AIM OF THE TASK: Rewrite the lines of the material below as a numbered list, skipping any blank lines and leaving out the pictures.

(Some records)
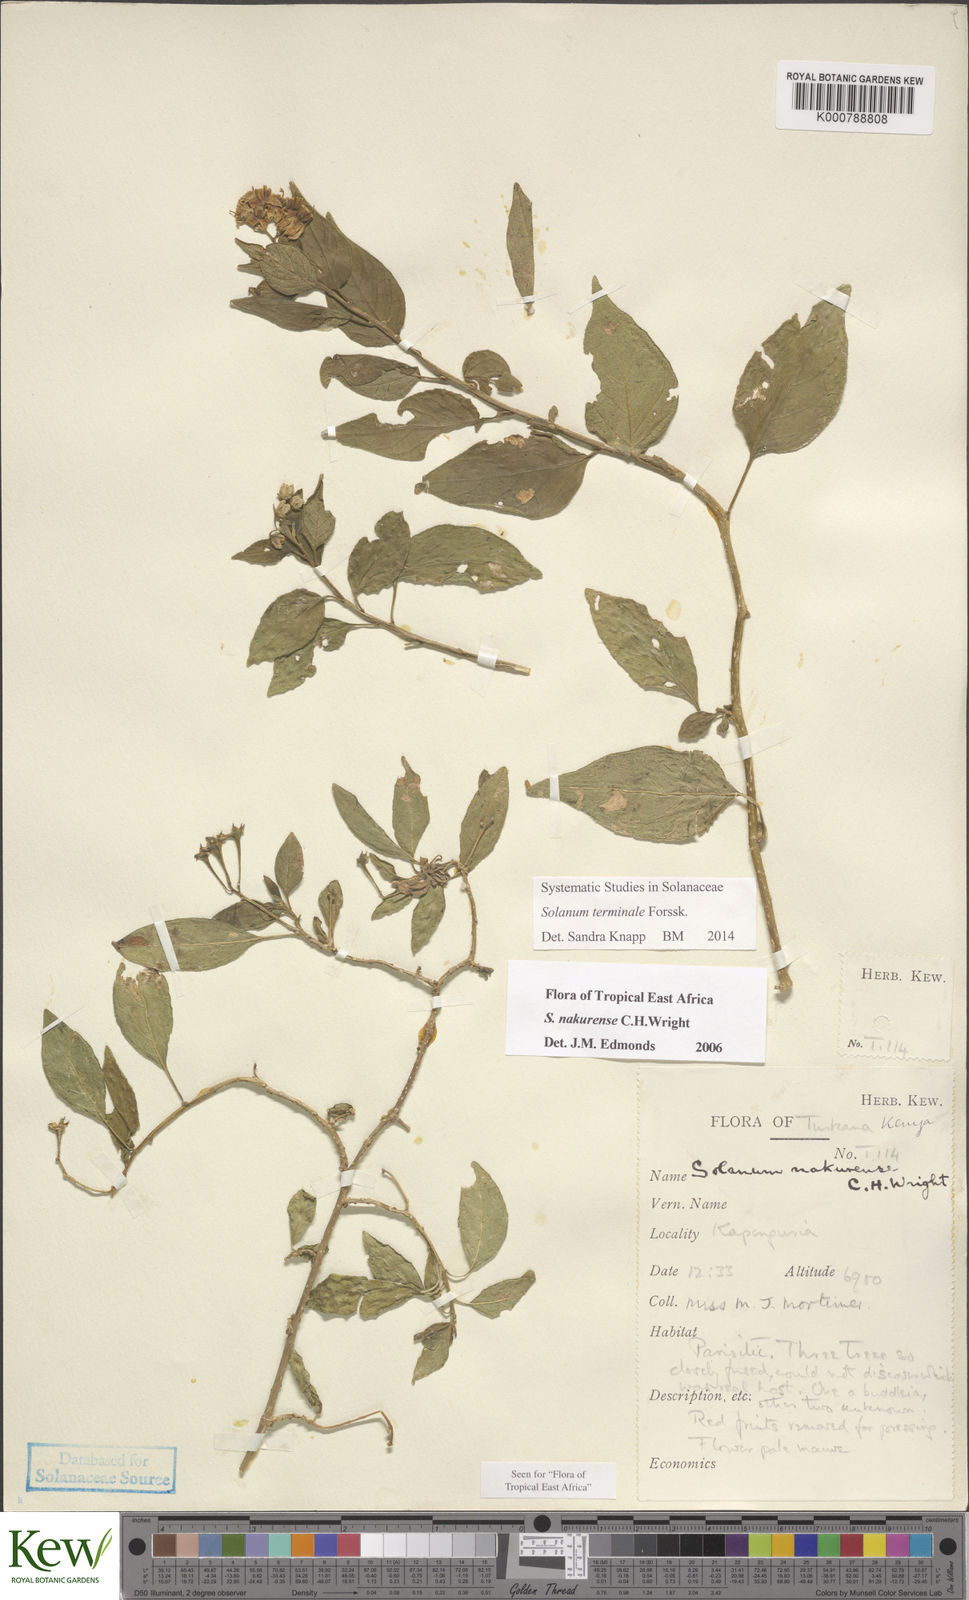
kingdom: Plantae
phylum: Tracheophyta
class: Magnoliopsida
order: Solanales
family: Solanaceae
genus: Solanum
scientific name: Solanum terminale
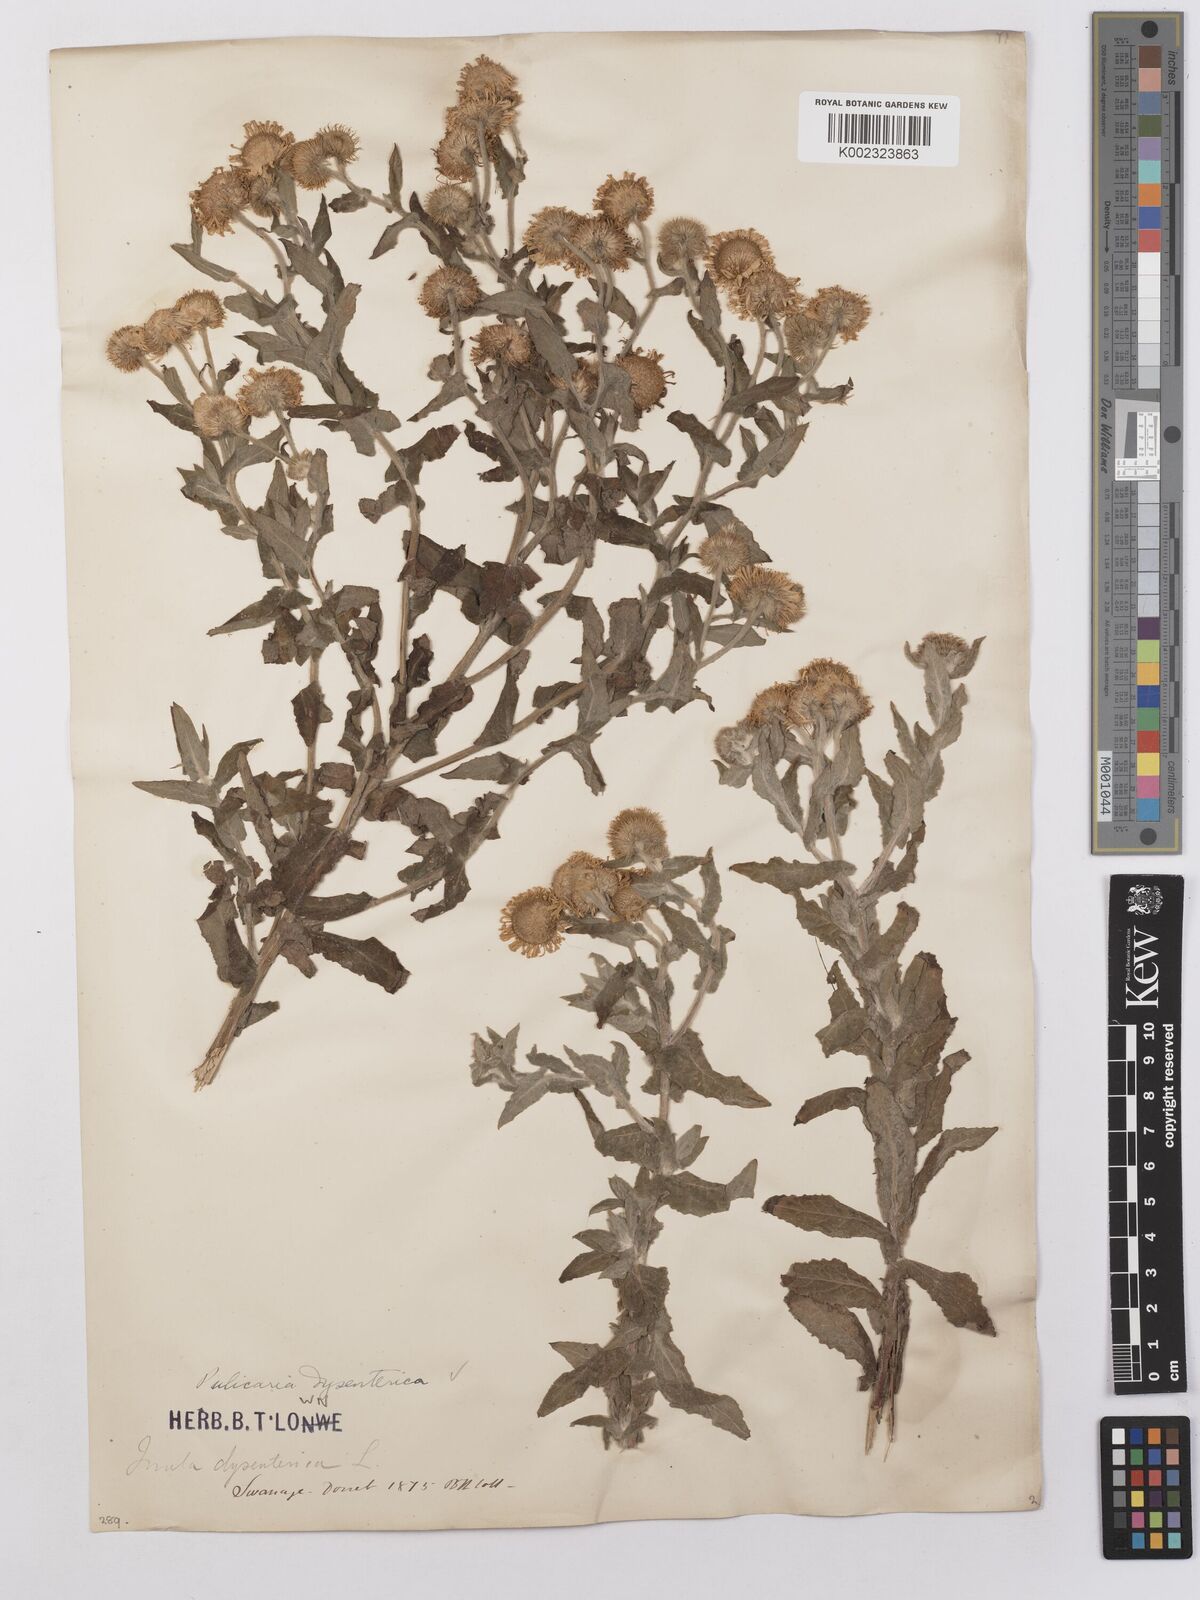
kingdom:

CORRECT OUTPUT:
1. kingdom: Plantae
2. phylum: Tracheophyta
3. class: Magnoliopsida
4. order: Solanales
5. family: Solanaceae
6. genus: Solanum
7. scientific name: Solanum terminale
8. kingdom:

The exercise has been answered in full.